Аллея закончилась очищенной площадью с вспученным от корней асфальтом, посреди которой возвышался памятник.
Из двухметрового украшенного барельефом чёрно основания высились две серебристые руки-колонны, что держали в ладонях герб города. В нижней трети руки соединялись кубом, украшенным угловатыми композициями по сторонам. Татьяна села на лавку и принялась разгадывать эти непонятные изображения на кубе.
Вскоре послышались шаги. Кто-то в обуви шел по следам Тани. Она проверила часы симбиота: до полудня еще несколько минут. Из норы появился низенький мужик лет сорока седой, коротко стриженный, с каким-то по детски открытым лицом. На нём висела мятая куртка РБМ, на рукаве — жёлтая повязка, значит ещё и оператор. Почему он в одиночку пришёл за Таней в парк? Патрули всегда с полицией. Следил? На секунду мелькнула идиотская мысль про маньяка. Нет, тут что-то другое. Может это Лёня замаскировался? Хм.
Эр-бэ-эм-овец подошёл к лавке, лениво козырнул. Вроде как честь отдал, с непокрытой-то головой. Ну и порядки там у них в РБМ.
— Пётр Иванов, лейтенант РМБ, — протянул он раскрытое удостоверение. — У меня к вам несколько вопросов. Пройдёмте в отделение.
Удостоверение по всему выглядело настоящим, боевым даже, из-за помятого угла и старого запаха крови. Таня принюхалась. Был ещё запах верека…
Вспомнилась ночь, разбитый уазик на боку, лужи воды, крови. Тот самый запах сбежавшего верека. Но там был и запах человеческой формы и он отличается.
Татьяна подняла недоумевающий взгляд на Петра, прятавшего удостоверение в карман. Неужели они его поймали? Нет, быть такого не может. Она задумчиво посмотрела на свои запылённые лапы, на грязные туфли лейтенанта, на его заляпанные джинсы.
Дождь был позавчера. В городе лужи высохли. И он даже не спросил документы, будто знал её.
Чуть наклонившись будто собираясь вставать, она потянула носом возле от Петра. В многоголосии пропитавших одежду ароматов, чуялся слабый запах села Осиново.
Слишком много совпадений.
Не сдержалась, задрала губу, чуть зарычала и ненавистно глянула на Петра. Он понял. Выхватил пистолет, и словно оттолкнулся им от воздуха — отпрянул, а дуло оказалось на его месте. Таня успела незаметно развернуть щит. Но что толку от него на таком расстоянии?

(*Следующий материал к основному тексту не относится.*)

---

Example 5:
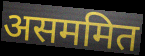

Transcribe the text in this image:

असममितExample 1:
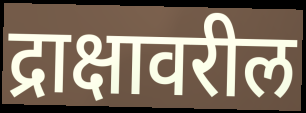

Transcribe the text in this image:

द्राक्षावरील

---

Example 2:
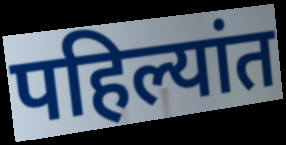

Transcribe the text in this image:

पहिल्यांत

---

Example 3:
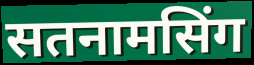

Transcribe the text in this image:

सतनामसिंग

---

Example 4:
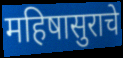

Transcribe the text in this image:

महिषासुराचे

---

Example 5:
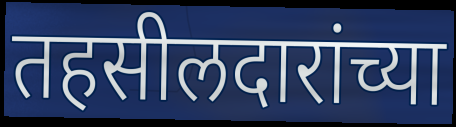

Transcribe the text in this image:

तहसीलदारांच्या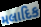
મલાદિક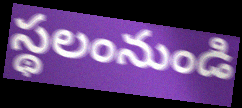
స్థలంనుండిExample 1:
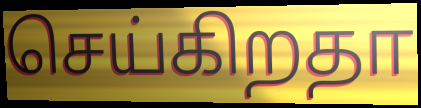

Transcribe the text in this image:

செய்கிறதா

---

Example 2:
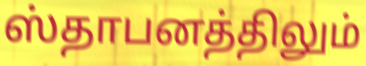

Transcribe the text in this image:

ஸ்தாபனத்திலும்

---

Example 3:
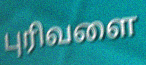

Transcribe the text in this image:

புரிவளை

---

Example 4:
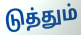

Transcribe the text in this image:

டுத்தும்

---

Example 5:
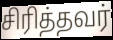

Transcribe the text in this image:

சிரித்தவர்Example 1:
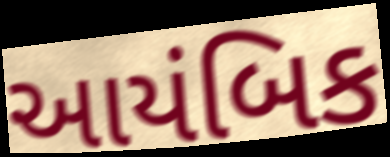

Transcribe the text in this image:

આયંબિક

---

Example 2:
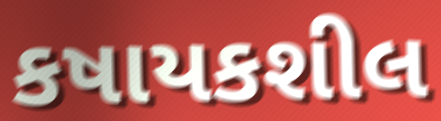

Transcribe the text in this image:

કષાયકશીલ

— Зови своего дружка, пусть лошадей ведёт, — сквозь зубы выплёвывал слова Пётр.
Таня медленно откинулась на спинку лавки. Так чуточку дальше. Он словно догадался:
— Не рыпайся, с-собака. Щит всё равно тебя не спасёт.

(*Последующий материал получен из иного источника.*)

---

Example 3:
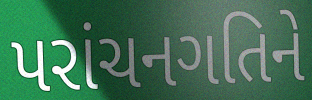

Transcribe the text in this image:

પરાંચનગતિને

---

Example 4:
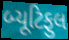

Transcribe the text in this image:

બ્યૂટિફુલ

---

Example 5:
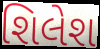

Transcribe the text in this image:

શિલેશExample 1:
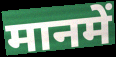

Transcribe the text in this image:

मानमें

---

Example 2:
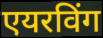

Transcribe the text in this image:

एयरविंग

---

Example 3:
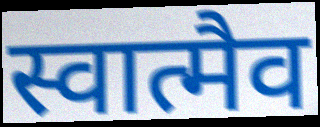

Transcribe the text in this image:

स्वात्मैव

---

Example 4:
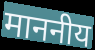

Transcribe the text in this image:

माननीय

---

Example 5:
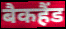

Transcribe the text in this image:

बैकहैंड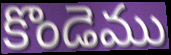
కొండెముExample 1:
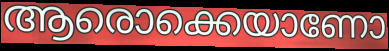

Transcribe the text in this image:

ആരൊക്കെയാണോ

Она атаковала первой: эмка прошла вплотную к земле, поднялась вдоль ноги и ударила током в руку с пистолетом, и в солнечное сплетение. Не хотелось убивать сотрудника — настоящий он или нет, поди докажи потом.
Время встало. Таня уже видела, что ошиблась. Ток его не вырубил, мгновение и он выстрелит. Слишком близко! Щит не успеет затормозить пулю о воздух. Воздух? Точно! Петра словно потянули тысячи маленьких рук.
— Сучара! — дёрнулся Пётр.
Сильный ветер, поднимая пыль, листья подул в лицо Тане, вынудив прижать уши и прищуриться. Множество невидимых эмок держали Петра за одержу, волосы, кожу и тащили его прочь к памятнику, отбрасывая назад воздух.
Пистолет выругался пламенем. Пуля укусила Таню в левое плечо. Последним рывком Петра швырнуло о монумент. Пока Пётр вставал, искал что-то в траве, Татьяна пыталась сообразить, рана мешалась, не давала сосредоточится. У него щит, надо сначала пробить его. Она выпустила двойной заряд, дважды мигнул щит Петра. Чёрт!